The VGA enables linear (<1-dB compression) operation on up to 1200 mVppd input signals. In order to improve linearity of the VGA for high input levels and to allow operation with high input signals at low supply voltages, the received signal is split into full-amplitude and half-amplitude paths by using a resistive divider in the 50- $\Omega$  termination network as shown in Fig. 5 and a parallel amplifier architecture [9].

The full- and half-signal data paths each drive a separate switched-gain amplifier as shown in Fig. 6. The gain is adjusted by setting the degeneration resistance of each amplifier to one of eight values using a thermometer-coded switched resistor network. At low values of gain, only the half-signal amplifier is active. As the gain is increased, the full-signal amplifier is enabled at the most significant bit (MSB) transition and works in parallel with the half-signal amplifier. When the full-signal amplifier is inactive, the common mode voltage at the output is maintained by steering its tail current into the half-signal amplifier. In this way, the overall VGA provides 16 gain steps with a targeted gain range from 0.5 to 3 with gain resolution of approximately 1 dB/step. The circuit is able to provide gain adjustment without corrupting data by enabling a low glitch transition between successive gain settings.

#### D. Receiver Peaking Amp

The VGA drives a second-stage peaking amplifier that can provide additional fixed gain and can also be used to introduce a programmable amount of high-frequency emphasis. The high-frequency emphasis (or peaking) effect is realized through reduction in the low-frequency gain relative to the high-frequency gain.
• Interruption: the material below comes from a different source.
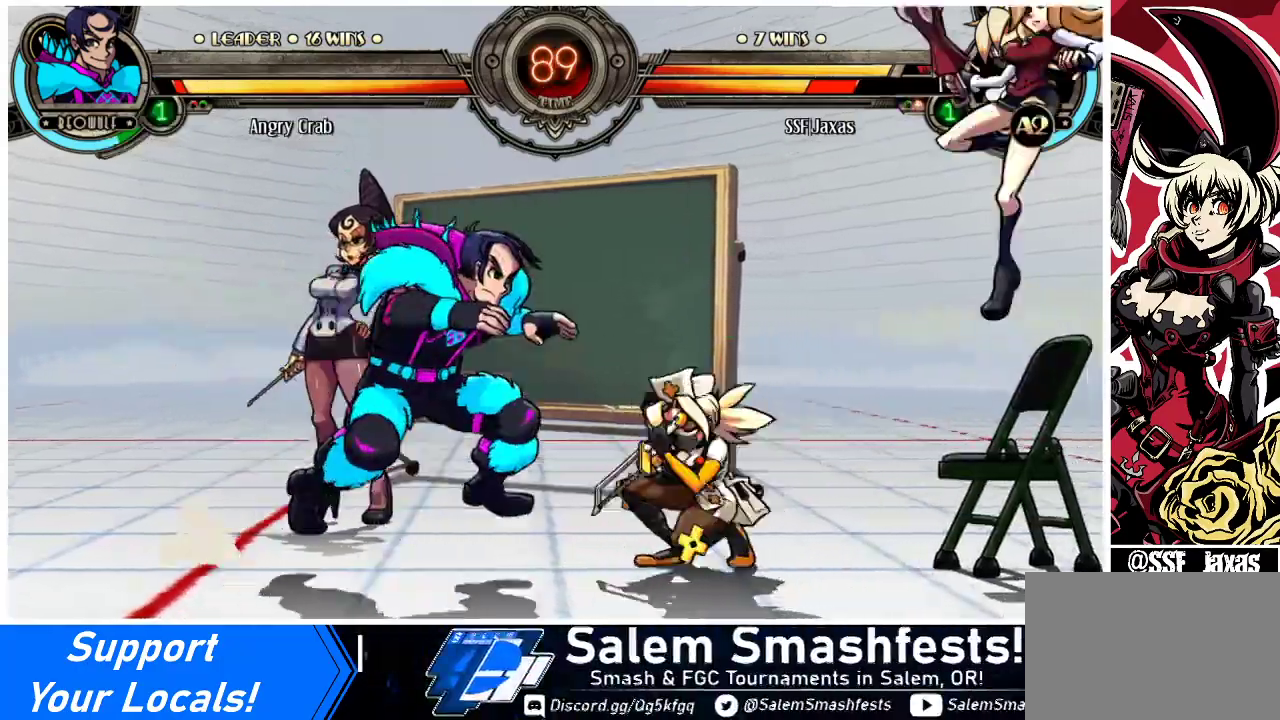
{"buttons": ["DPAD_RIGHT"], "events": [[33, "DPAD_LEFT", "down"], [33, "DPAD_UP", "down"], [33, "SQUARE", "up"], [167, "DPAD_UP", "up"], [233, "DPAD_LEFT", "up"], [267, "DPAD_RIGHT", "down"]]}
The primary purpose of the peaking amplifier is to enable the receiver to equalize the Rx package loss (which ranges typically from 1 to 3 dB at the Nyquist frequency) so that a measured eye diagram at the package input will not have significant extra ISI at the detection latch sample point. This improves performance for standard compliance tests that may refer eye closure to the receiver package input point. The potential degradation added to the system by increasing the proportion of high-frequency noise with receiver peaking can be compensated by using less low frequency de-emphasis in the transmitter FFE tap settings.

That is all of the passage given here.